List of tasks:
**a.** Decide whether each statement below agrees with the FINRA lawsuit article. Answer yes or no for each, quoting the exact words of the article that settle it.
(i) Scott M. Andersen serves as FINRA's regional deputy counsel.
(ii) Scottsdale Capital Advisors Corporation and Alpine Securities Corporation are parties to the action.
(iii) The writer takes a position on the merits of the parties' positions.
**b.** Using the FINRA lawsuit article, answer each question briefly.
(i) On what date was the Amended Complaint filed?
(ii) In which states do the Hurrys own or operate businesses?
(iii) What is the full name of the new self-regulated organization John Hurry has sought to create?
**c.** Resume the FINRA lawsuit article, starting right after its last sentence.

(Extract Opens)

Lawsuit Says FINRA Guilty of Deliberate, Retaliatory,and Malicious Conduct

February 2, 2015

In 2014, FINRA was hit with a Complaint alleging that the SRO had engaged in a number of improper acts in an effort to secure its role as Wall Street's dominant self regulator and as an ongoing course of harassment against a member firm and its principals. John J. Hurry et al. v. Financial Industry Regulatory Authority, Inc. (Amended Complaint, DAZ, CV-14-2490-PHX-JWS, November 26, 2014). Given my historic bias and animosity towards both self-regulation and FINRA, I have decided to allow the litigants to speak for themselves via the excerpts below and my commentary follows at the end. Let me clearly note that I do not take ANY personal or professional position on the merits of the parties' respective positions.

Amended Complaint

Under the introductory "NATURE OF THE ACTION" set forth in the Amended Complaint, Plaintiffs offer this explantion: 

1. This action stems from deliberate, retaliatory, and malicious conduct by the Financial Industry Regulatory Authority, Inc. ("FINRA"), a self-regulatory organization ("SRO") acting under authority of the U.S. Securities and Exchange Commission ("SEC"); Scott M. Andersen ("Andersen"), FINRA's regional deputy counsel; and several other FINRA staff members whose identities are currently unknown. (Andersen and unknown Does are collectively referred to as the "Individual Defendants." Individual Defendants and FINRA are collectively referred to as "Defendants").

2. John and Justine Hurry (the "Hurrys") are successful entrepreneurs who own or operate several businesses in Arizona, Montana, Nevada, Utah, and California. Two of these businesses, non-parties Scottsdale Capital Advisors Corporation ("SCA"), and Alpine Securities Corporation ("Alpine"), are registered broker-dealers and members of FINRA. (Alpine and SCA are collectively referred to as the "Member Firms.") The Hurrys' other businesses include commercial and residential real estate ventures, retail operations, and prospective ventures in aerospace, defense, technology, professional services, and innovative consumer goods.

3. John Hurry's role in the securities industry extends beyond any ownership interest he has in the Member Firms. In his capacity as an experienced industry leader, he has sought to improve the industry through the creation of a new self-regulated organization, "Association of Securities Dealers LLC" or "ASD," a potential competitor to FINRA. ASD's purpose includes the laudatory goals of removing barriers to and preserving a free and open market and a national market system, while adhering to securities laws.

(Extract Closes)
(Data provided Opens)

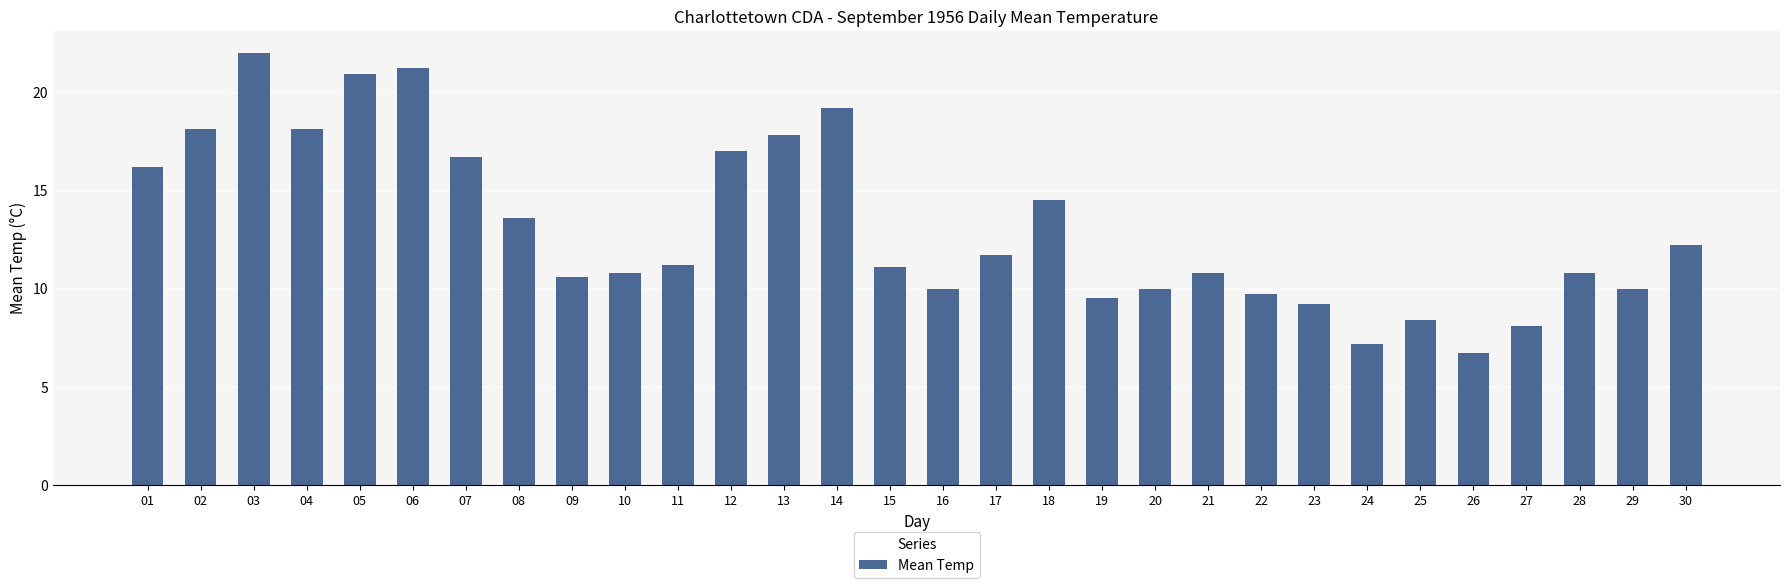

What is the average value?

13.1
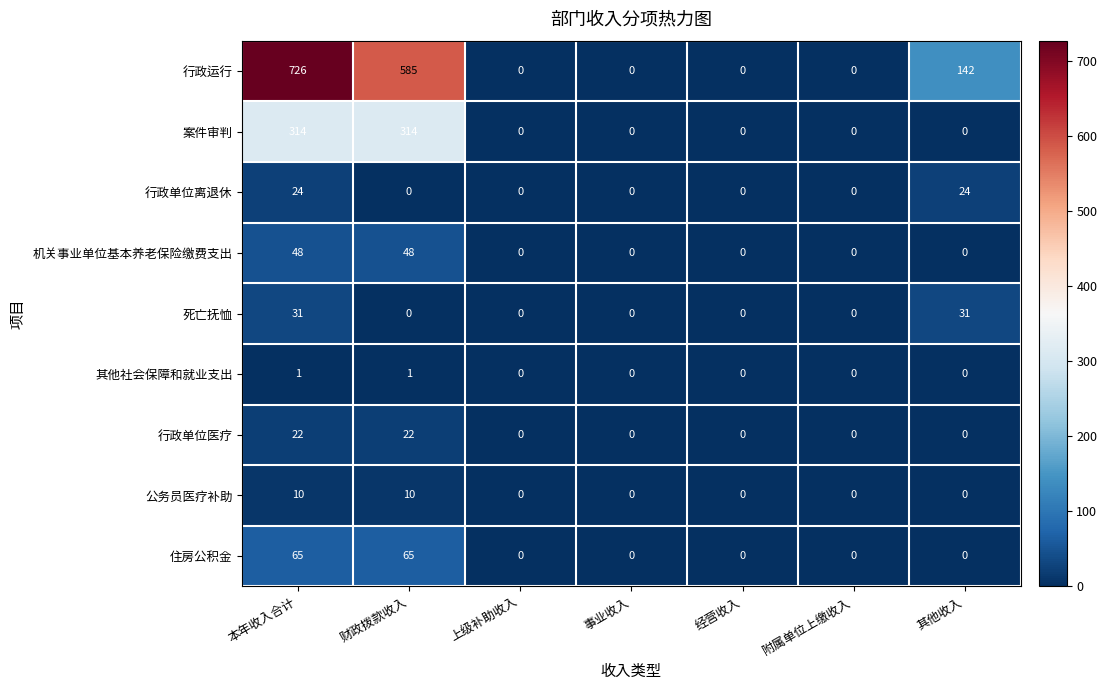

Which series has the widest spread of values?

行政运行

(Data provided Closes)

Task-by-task results:
**a.**
(i) Yes: "Scott M. Andersen ("Andersen"), FINRA's regional deputy counsel"
(ii) No: "non-parties Scottsdale Capital Advisors Corporation ("SCA"), and Alpine Securities Corporation ("Alpine")"
(iii) No: "I do not take ANY personal or professional position on the merits of the parties' respective positions"

**b.**
(i) November 26, 2014
(ii) Arizona, Montana, Nevada, Utah, and California
(iii) Association of Securities Dealers LLC

**c.**
4. In November of 2012, FINRA and Andersen improperly gained entry to the Hurrys' office at Investment Services Corporation ("ISC"), a non-member company, and coerced access to the computers and hard-drives the Hurrys use for their non-securities related business and personal pursuits ("ISC computers"). Defendants unlawfully accessed and copied the sensitive, private, confidential, attorney-client privileged, attorney work product, and proprietary computer data, including trade secrets, contained in the ISC computers. 

5. FINRA regularly and explicitly relies upon the potential for a lifetime ban to coerce compliance from its members and associated persons. When FINRA and Andersen were sued for unlawfully accessing and copying the non-member computer data, Defendants coerced the Hurrys into dropping the lawsuit under threat of disciplinary action against the Hurrys and/or those associated with the Member Firms.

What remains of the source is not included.